Understanding Your Label: Vitamins, Minerals and Nutrients Explained!
Supplement labels can be puzzling, I mean macro vs. micro-nutrients; vitamins vs. minerals. What do they all mean? Why do we need them? What do they do? Understanding your label can sometimes be frustrating if you don’t know what all the different things are. In this post I’ll try and break down the different components of your nutritional supplements so you have a better understanding of what you’re taking and why.
I’m going to start by talking about minerals and what they are, where they come from and what they do. The Linus Pauling Institute (which is part of Oregon State University) tells us “minerals are elements that originate in the Earth and cannot be made by living organisms.” So, as human beings, we need minerals (either from our diets or supplements) because we are unable to produce them ourselves.
Some of the best sources of minerals are plant based foods because “plants obtain minerals from the soil, and most of the minerals in our diets come directly from plants or indirectly from animal sources,” according to LPI. Examples of minerals that are necessary for proper health include calcium, iodine, magnesium, phosphorous, potassium, selenium, sodium, and zinc. Each mineral plays a different role in maintaining proper health. For example, magnesium is used in our body’s production of energy, while zinc plays an important role in the release of certain hormones.
Another category of minerals is trace minerals. Trace minerals include (but are not limited to): Boron, Carbon, Chloride, Chromium, Cobalt, Copper, Fluoride, Gold, Iron, Molybdenum, Nickel, Rhodium, Silver, Sodium, Sulfur, Tantalum, Titanium, Tungsten, and Zirconium. People can sometimes be apprehensive about the listing of trace minerals on their supplement. The thing about trace minerals is that if the product you’re taking has any kind of plant source ingredient, sea vegetation, etc. in it then the trace minerals are coming from that ingredient. These ingredients that come from the ground receive these trace minerals from the soil they grow in. According to health-report.co.uk, “Plants take up the minerals, we eat the plants, our bodies take in the minerals because they are bio-available and excrete the ones we don't need on a regular daily basis.”

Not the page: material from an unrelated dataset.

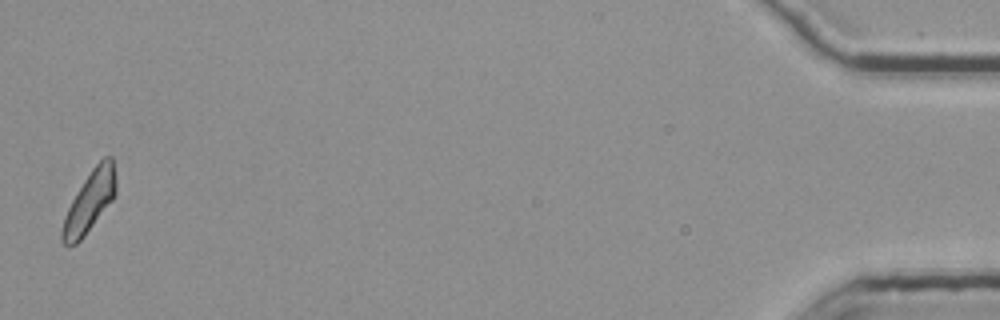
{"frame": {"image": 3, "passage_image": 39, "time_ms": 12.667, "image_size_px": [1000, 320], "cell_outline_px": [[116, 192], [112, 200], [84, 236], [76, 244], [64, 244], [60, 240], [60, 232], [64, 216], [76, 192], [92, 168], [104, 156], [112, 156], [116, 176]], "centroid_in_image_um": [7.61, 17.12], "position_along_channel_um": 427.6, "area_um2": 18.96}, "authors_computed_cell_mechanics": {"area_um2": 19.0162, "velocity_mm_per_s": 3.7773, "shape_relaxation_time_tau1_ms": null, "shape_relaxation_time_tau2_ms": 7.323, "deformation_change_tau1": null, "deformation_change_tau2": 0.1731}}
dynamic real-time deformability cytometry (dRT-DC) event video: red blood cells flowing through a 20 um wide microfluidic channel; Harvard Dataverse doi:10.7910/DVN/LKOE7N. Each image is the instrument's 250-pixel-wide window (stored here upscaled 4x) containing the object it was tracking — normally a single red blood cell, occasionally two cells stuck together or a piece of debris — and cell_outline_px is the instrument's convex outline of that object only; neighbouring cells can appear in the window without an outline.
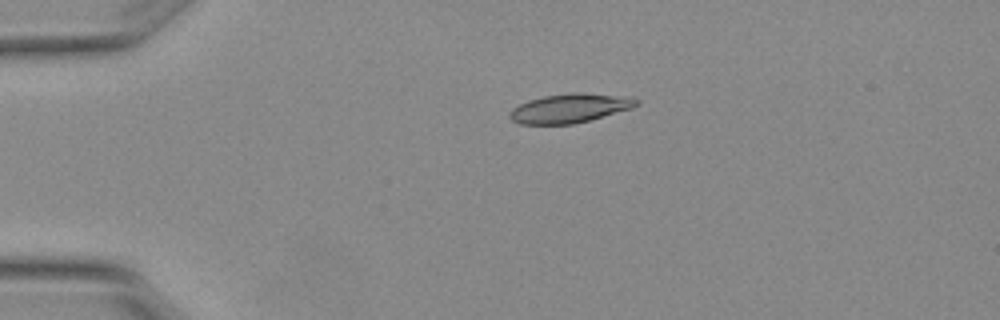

The Linus Pauling Institute says vitamins are “organic compounds required by humans in small amounts from the diet. An organic compound is considered a vitamin if a lack of that compound in the diet results in overt symptoms of deficiency.” While most vitamins include the word “vitamin” in their popular name (such as Vitamin A, Vitamin B12, etc.) there are a couple of necessary vitamins that do not. These vitamins are commonly known as Folic Acid (vitamin B9), Pantothenic acid (vitamin B5) and Biotin (vitamin B7). The other vitamins required by our body to function are: Vitamins A, B1, B2, B3, B6, B12, C, D, E and K. Vitamins are classified as either water-soluble or fat soluble, meaning the vitamin is dissolved in either water or fat before it is absorbed into the body (more on this here). Vitamins play an important role in many functions and systems within our bodies ranging from our metabolism to the formation of blood cells to the maintenance of healthy teeth and bones.
Lastly, I’ll address the topic of nutrients, namely macro vs. micro-nutrients. Onegreenplanet.org says, “macro-nutrients are those that provide energy (calories), and include carbohydrates, protein and fat.” On the other hand, most every other vitamin and mineral is considered a micro-nutrient. Micro-nutrients “are needed only in minuscule amounts, these substances are the “magic wands” that enable the body to produce enzymes, hormones and other substances essential for proper growth and development,” according to the World Health Organization.
This has only scratched the surface of explaining about minerals, vitamins, macro vs. micro-nutrients, and all their necessary functions. In the future I may write more in depth articles on each topic, but I hope, for now, this has helped to clear up some of the confusion you may have felt when trying to decipher your multivitamin label. While it may seem daunting, when you break it down there are just lots of things the human body needs in order to operate properly.